Aufgabe A
Zitiere aus dem Text über Testverfälschung die Stelle, die mit den Worten „Absichtliche Testverfälschung wird“ anfängt und mit „vor sich selbst).“ aufhört.
Aufgabe B
Schreib den Text über Testverfälschung nach seinem letzten Satz weiter.

Vorgegebener Text
Absichtliche Testverfälschung wird auch Faking genannt und tritt vor allem in subjektiven Tests auf.
Diese kann dadurch ausgelöst werden, dass Versuchspersonen besonders gut dastehen wollen (v.a. vor sich selbst).
Diese Selbstdarstellungseffekte lassen sich zum Beispiel reduzieren, indem das Forschungsprojekt umfassend beschrieben wird. Ziel ist hierbei, dass die Versuchsperson sich bewusst wird, dass es in der Studie nicht um sie selbst im Speziellen geht (hilfreich kann es also auch sein, zu betonen, dass es sich um Grundlagenforschung handelt).
Ähnlich wirkt es, die Ergebnisrückmeldung offenzulegen: wenn die Ergebnisse rein in Mittelwerten präsentiert werden, gibt es kaum Grund für Selbstdarstellung.
Letztlich kann man auch mit dem Wert der Selbstkonfrontation werben. Wenn ehrliche Antworten zu größerer Selbsterkenntnis führen können, wiegt dies eventuell schwerer für die Versuchsperson als ihre möglichen Motive für falsche Antworten (vgl. auch "Total Design Method" bei Befragungen).
Ähnlich wie das Motiv der Selbstdarstellung kann auch das Bedürfnis nach sozialer Erwünschtheit (einen guten Eindruck auf andere Personen machen wollen) zum Faking führen.
Ein Möglichkeit, die Anfälligkeit des Tests für soziale Erwünschtheit abzuschätzen besteht darin, Versuchspersonen einen Test zweimal ausfüllen zu lassen: einmal mit den Antworten, die sie als maximal erwünscht betrachten, und einmal „normal“. Bei einer großen Diskrepanz zwischen beiden Ergebnissen sollte man den Test noch einmal überarbeiten.
Um Einflüsse soziale Erwünschtheit einzuschränken,
*können hypothetische Situationsvorgaben gegeben werden, sodass die Versuchsperson in die entsprechende Rolle schlüpft – was die Effekte sozialer Erwünschtheit sinken lässt oder auf ein ähnliches Niveau für alle Teilnehmer hebt. (Bsp: „Stellen Sie sich vor, Sie füllen diesen Test als Bewerber für eine Stelle bei X aus…“)
- können Appelle zu korrektem Testverhalten helfen. Deren Wirkung kann verstärkt werden, indem der Test vorgibt, „Faking“ erkennen zu können. Bei dieser Variante sind allerdings die ethischen Implikationen einer solchen Lüge zu beachten.
- kann man Items so formulieren, dass sie in einer Variante eine Antwort als sozial erwünscht darstellen, in einer anderen Variante die gegenteilige Antwort (Bsp: „Wie fleißig sind Sie?“ und „Wie arbeitsversessen sind sie?“)

Datenabschnitt
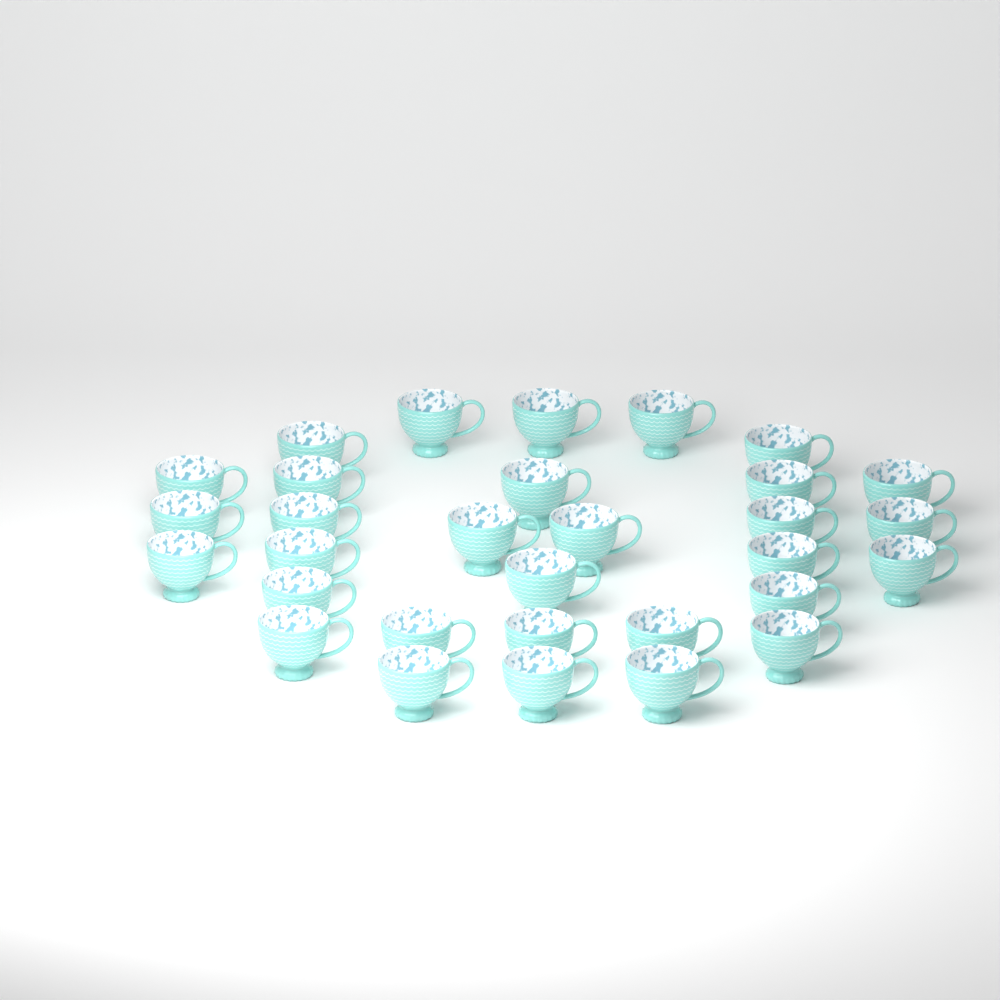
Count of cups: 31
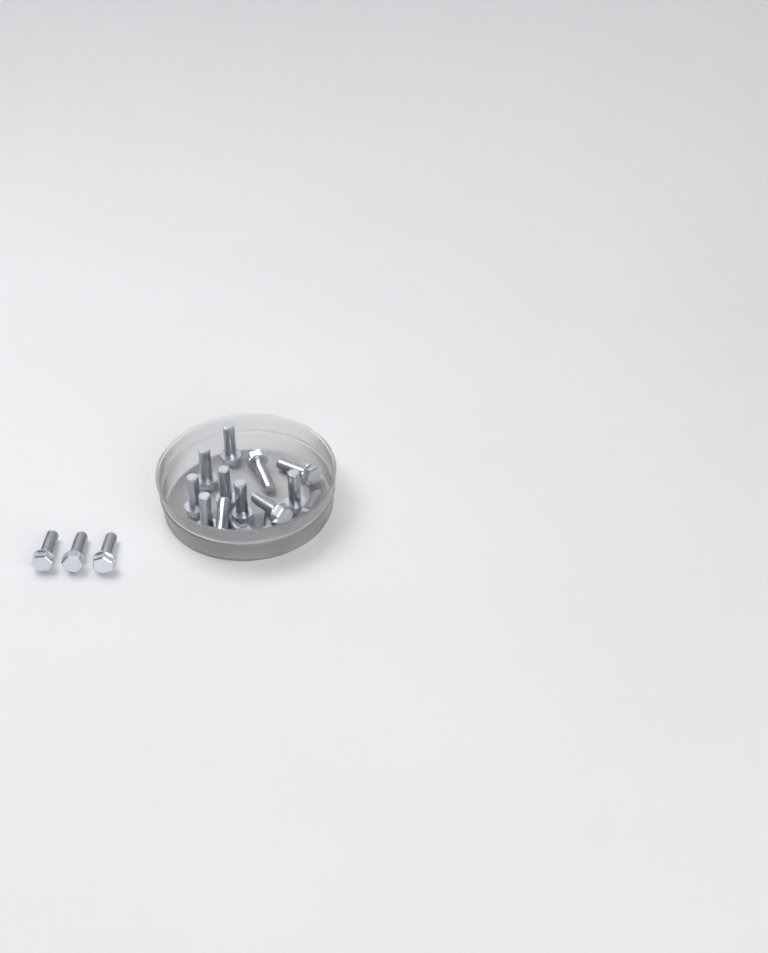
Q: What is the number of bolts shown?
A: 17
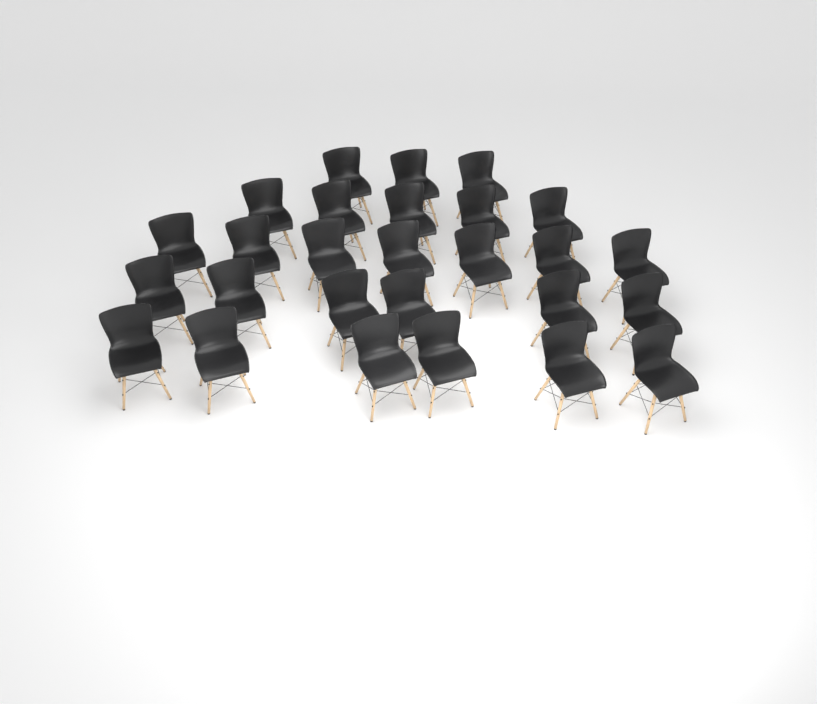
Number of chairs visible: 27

Ergebnis A
Absichtliche Testverfälschung wird auch Faking genannt und tritt vor allem in subjektiven Tests auf.
Diese kann dadurch ausgelöst werden, dass Versuchspersonen besonders gut dastehen wollen (v.a. vor sich selbst).

Ergebnis B
- kann die Randomized Response Technik eingesetzt werden, welche für die Probanden sicherstellt, dass ihre Antwort anonym bleibt. Bei dieser Technik bestimmt der Zufall, ob ein Proband ein Item ehrlich oder absichtlich falsch beantwortet. Anhand der Zufallswahrscheinlichkeit kann man dann über Probanden hinweg errechnen, wie hoch der wirkliche Zustimmungsgrad in einer Population ist. (für ein anschauliches Beispiel, siehe http://de.wikipedia.org/wiki/Randomized-Response-Technik)
Um Teilnehmer zu detektieren, welche besonders sozial erwünscht antworten, kann man Lügenskalen in den Test einbauen, d.h. bestimmte Fragen, die ein Indiz dafür sind, in welchem Ausmaß die Versuchsperson sozial erwünscht antwortet. (Beispiel: Wenn Vpn dem Item „Ich lüge nie“ zustimmen, kann man sich recht sicher sein, dass soziale Erwünschtheit für sie eine große Rolle spielt. Denn diese Aussage ist eigentlich sachlich nicht möglich.)
Neben den eher gezielten Verfälschungungen, können jedoch auch unabsichtliche Verzerrungen geschehen.
Primacy- und Recency-Effekten (man behält das erste bzw. letzte Item einer Reihe besser als andere und wird dementsprechend mehr durch diese beeinflusst) kann durch die interindividuelle Variation der Itemreihenfolge entgegengewirkt werden.
Wirksam ist dieses Vorgehen auch bei einigen Konzentrationseffekten.
Zusätzlich sollte man die Orientierung der Items regelmäßig wechseln (bspw. Antworten, die auf hohe Gewissenhaftigkeit hindeuten, manchmal ganz rechts und manchmal ganz links anordnen), was auch Reproduktionseffekte (ähnliche Fragen gleich beantworten) vermindert.
Teilweise zeigen Versuchspersonen auch bestimmte Antworttendenzen.
Zustimmungs- oder Ablehnungstendenzen können durch stark abgestufte Items (viele Intensitätsstufen in den Antwortmöglichkeiten) oder – wie oben - durch ausbalancierte Orientierung dieser abgeschwächt werden.
Eine letzte Quelle von Verzerrungen tritt auf, wenn Versuchspersonen wegen mangelnden Verständnisses Fragen überspringen. Deshalb sollte man darauf achten, möglichst klare und eindeutige Formulierungen zu verwenden.